On Tue, Sep 10, 2002 at 12:24:27PM -0700, Ray Saintonge wrote:
I looked a little more into this, manualy tracing the path of 10 randomly chosen articles. I don't know what it does to the automatic path tracing idea but it did lead to a number of observations.
[...]
Observations:
- In the samples the longest minimum path to the Main Page was only 4
articles. Any article linked from a user page would be 3 steps away from the user page, but this should not be considered a meaningful path.
- Two kinds of effectively orphan pages became evident, but these would
never appear on the special page listing of orphans. In the first example two pages link to each other but nothing else links to them. In example 6 the only links to the article are on user pages. Who would ever think to look there for a reference to an article?
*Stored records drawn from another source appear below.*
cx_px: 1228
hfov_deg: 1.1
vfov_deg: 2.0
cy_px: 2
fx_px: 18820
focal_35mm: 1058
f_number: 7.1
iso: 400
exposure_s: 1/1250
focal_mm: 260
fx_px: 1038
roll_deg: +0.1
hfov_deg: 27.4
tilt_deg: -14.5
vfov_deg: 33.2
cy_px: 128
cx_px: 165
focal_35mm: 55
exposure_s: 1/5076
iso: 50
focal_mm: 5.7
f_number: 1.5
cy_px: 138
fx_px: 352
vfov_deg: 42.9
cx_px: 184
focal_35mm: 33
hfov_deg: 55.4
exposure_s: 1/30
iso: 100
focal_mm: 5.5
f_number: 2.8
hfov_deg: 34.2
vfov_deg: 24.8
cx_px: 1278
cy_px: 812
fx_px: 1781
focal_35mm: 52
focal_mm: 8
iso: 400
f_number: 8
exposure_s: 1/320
- [[List of countries]] and [[United States]] should probably be
linked from the Main Page. The numberr of paths through these is enormous.
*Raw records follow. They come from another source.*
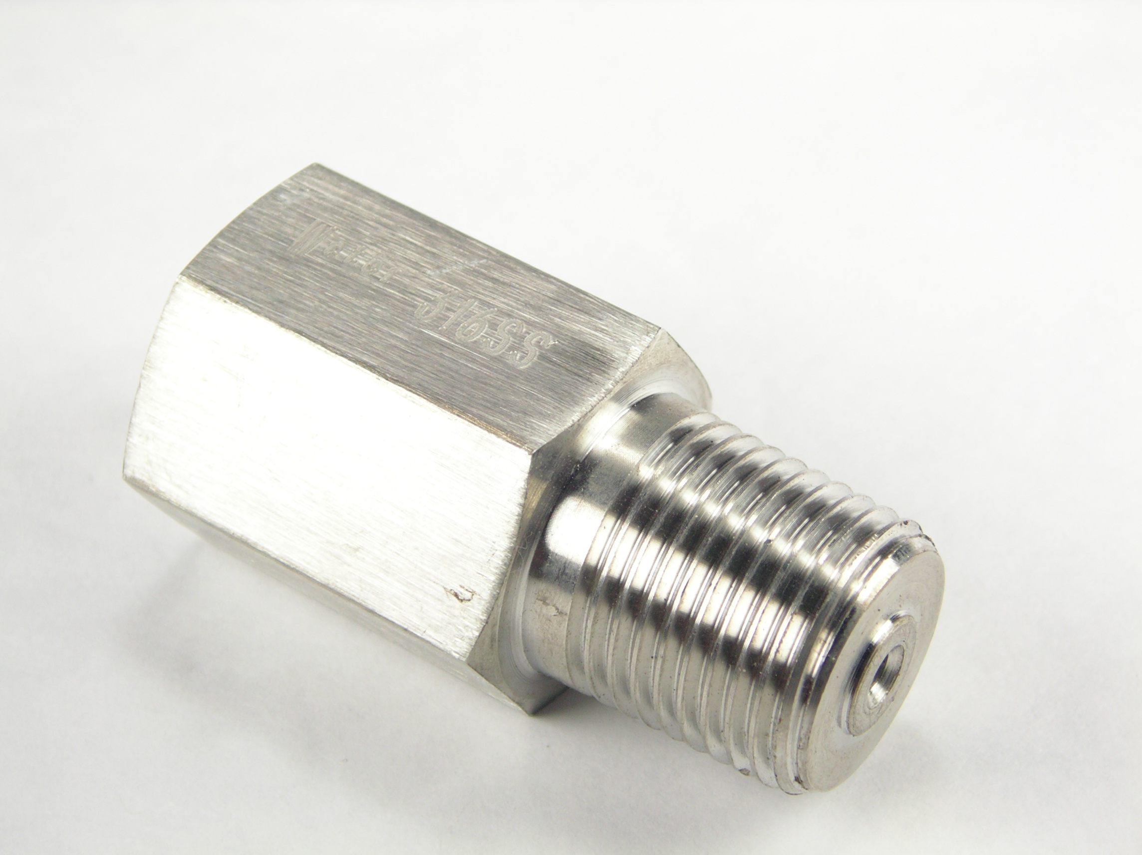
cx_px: 571
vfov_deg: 17.1
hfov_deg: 22.8
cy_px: 428
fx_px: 2835
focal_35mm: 86
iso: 50
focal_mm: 13.3
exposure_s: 1/160
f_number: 3.7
- Many of the links to [[United States]] are excessive. Many of the
uses are in passing where more information about the United States is unlikely to be needed. I think we can always assume a very basic level of understanding about what is meant by "United States" What would surprise me most about those who don't have that very basic level of understanding is how they managed to find Wikipedia in the first place.
I have done much more complex and almost-automatic topological analysis (of Polish Wikipedia).
If you can read Polish or think that you can find out what's going on by just looking at numbers and lists, check: http://pl.wikipedia.com/wiki.cgi?Taw/Topologia_Wikipedii (stats are a couple days old)
Things that are done before computations: * all empty, talk and user pages are removed * all links to redirects are replaced by links to final articles, and then redirects are removed
(About 1) Stats for Polish Wikipedia: * not accessible 227 ( 4.716393102%) * main page 1 ( 0.02077706212%) * 1 hop 78 ( 1.620610846%) * 2 hops 1199 (24.91169749%) * 3 hops 2492 (51.77643881%) * 4 hops 614 (12.75711614%) * 5 hops 175 ( 3.635985872%) * 6 hops 22 ( 0.4570953667%) * 7 hops 5 ( 0.1038853106%)
(About 2) Much more interesting patterns can be found. Don't forget about articles linked from talk pages and yearbook pages.
(About 3) One most interesting thing computed "importance of links on main page". Algoritm is simple - sum of distances from main page to each non-orphan node is computed, and link is as valuable as much it improves this number. Both links-to-be-added and links-to-be-removed are computed. We have now rather more useful main page.
(and ...) If anybody wants the scripts, tell me, but expect to do some work to adapt it to other Wikipedia.